**Task**
Starting at the line containing "실제로 이렇게 포인터를" and continuing through the end of the records, output those lines as a Markdown table without the blank lines. Use the columns "Row" for a running number and "Line" for the line itself.

Records from a collection
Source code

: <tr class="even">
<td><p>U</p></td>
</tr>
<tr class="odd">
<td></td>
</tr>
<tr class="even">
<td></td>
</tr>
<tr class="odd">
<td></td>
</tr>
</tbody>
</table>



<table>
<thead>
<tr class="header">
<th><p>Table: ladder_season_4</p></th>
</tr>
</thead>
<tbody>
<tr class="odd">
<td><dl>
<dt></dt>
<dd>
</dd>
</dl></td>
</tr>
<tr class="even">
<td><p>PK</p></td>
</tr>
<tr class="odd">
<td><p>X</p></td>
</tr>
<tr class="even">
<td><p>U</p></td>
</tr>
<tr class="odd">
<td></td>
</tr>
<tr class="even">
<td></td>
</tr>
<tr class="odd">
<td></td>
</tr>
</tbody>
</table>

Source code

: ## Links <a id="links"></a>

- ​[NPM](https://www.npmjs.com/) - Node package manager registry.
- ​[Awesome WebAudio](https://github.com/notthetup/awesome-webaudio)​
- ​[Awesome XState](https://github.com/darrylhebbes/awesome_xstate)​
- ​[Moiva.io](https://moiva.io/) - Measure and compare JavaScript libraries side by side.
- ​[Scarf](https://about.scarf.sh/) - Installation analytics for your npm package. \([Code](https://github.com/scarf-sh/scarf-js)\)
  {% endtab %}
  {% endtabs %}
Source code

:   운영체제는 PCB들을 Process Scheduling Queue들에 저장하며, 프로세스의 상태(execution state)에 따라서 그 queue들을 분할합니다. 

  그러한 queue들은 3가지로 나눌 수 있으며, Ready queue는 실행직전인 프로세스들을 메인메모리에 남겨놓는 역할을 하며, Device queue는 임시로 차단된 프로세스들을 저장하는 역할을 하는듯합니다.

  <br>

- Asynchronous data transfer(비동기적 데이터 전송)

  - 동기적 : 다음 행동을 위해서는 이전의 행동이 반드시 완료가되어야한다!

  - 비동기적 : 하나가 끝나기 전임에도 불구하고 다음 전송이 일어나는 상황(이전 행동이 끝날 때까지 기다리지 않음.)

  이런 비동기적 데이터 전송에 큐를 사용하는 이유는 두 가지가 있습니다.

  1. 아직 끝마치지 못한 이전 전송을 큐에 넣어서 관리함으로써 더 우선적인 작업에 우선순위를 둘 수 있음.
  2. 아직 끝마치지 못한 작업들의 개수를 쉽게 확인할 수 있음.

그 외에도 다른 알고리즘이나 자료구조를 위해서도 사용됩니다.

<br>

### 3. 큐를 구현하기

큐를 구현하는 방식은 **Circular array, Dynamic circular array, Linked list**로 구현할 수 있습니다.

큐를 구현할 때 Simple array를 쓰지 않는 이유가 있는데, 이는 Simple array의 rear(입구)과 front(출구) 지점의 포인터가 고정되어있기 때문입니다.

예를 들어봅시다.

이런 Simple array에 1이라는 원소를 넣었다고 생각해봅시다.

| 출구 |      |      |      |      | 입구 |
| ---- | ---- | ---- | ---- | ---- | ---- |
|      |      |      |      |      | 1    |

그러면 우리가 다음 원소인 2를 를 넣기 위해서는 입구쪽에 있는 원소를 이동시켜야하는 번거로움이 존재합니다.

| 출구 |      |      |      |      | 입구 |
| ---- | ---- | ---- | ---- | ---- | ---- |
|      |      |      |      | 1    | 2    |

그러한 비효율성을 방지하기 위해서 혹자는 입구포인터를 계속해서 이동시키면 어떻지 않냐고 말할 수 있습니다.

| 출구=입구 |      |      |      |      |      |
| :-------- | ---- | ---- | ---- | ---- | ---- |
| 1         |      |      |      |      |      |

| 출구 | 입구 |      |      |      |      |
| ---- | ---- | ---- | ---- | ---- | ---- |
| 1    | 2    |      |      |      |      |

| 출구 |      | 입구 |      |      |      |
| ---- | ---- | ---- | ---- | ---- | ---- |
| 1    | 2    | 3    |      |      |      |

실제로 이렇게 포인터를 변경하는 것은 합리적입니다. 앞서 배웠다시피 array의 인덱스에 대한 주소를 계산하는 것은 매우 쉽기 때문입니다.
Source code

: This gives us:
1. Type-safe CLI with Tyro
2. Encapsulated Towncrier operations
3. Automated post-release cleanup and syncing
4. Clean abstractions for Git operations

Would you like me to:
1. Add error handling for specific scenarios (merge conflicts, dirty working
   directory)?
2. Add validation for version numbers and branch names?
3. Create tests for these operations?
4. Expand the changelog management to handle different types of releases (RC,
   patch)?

**Expected answer**
| Row | Line |
|---|---|
| 1 | 실제로 이렇게 포인터를 변경하는 것은 합리적입니다. 앞서 배웠다시피 array의 인덱스에 대한 주소를 계산하는 것은 매우 쉽기 때문입니다. |
| 2 | Source code |
| 3 | : This gives us: |
| 4 | 1. Type-safe CLI with Tyro |
| 5 | 2. Encapsulated Towncrier operations |
| 6 | 3. Automated post-release cleanup and syncing |
| 7 | 4. Clean abstractions for Git operations |
| 8 | Would you like me to: |
| 9 | 1. Add error handling for specific scenarios (merge conflicts, dirty working |
| 10 |    directory)? |
| 11 | 2. Add validation for version numbers and branch names? |
| 12 | 3. Create tests for these operations? |
| 13 | 4. Expand the changelog management to handle different types of releases (RC, |
| 14 |    patch)? |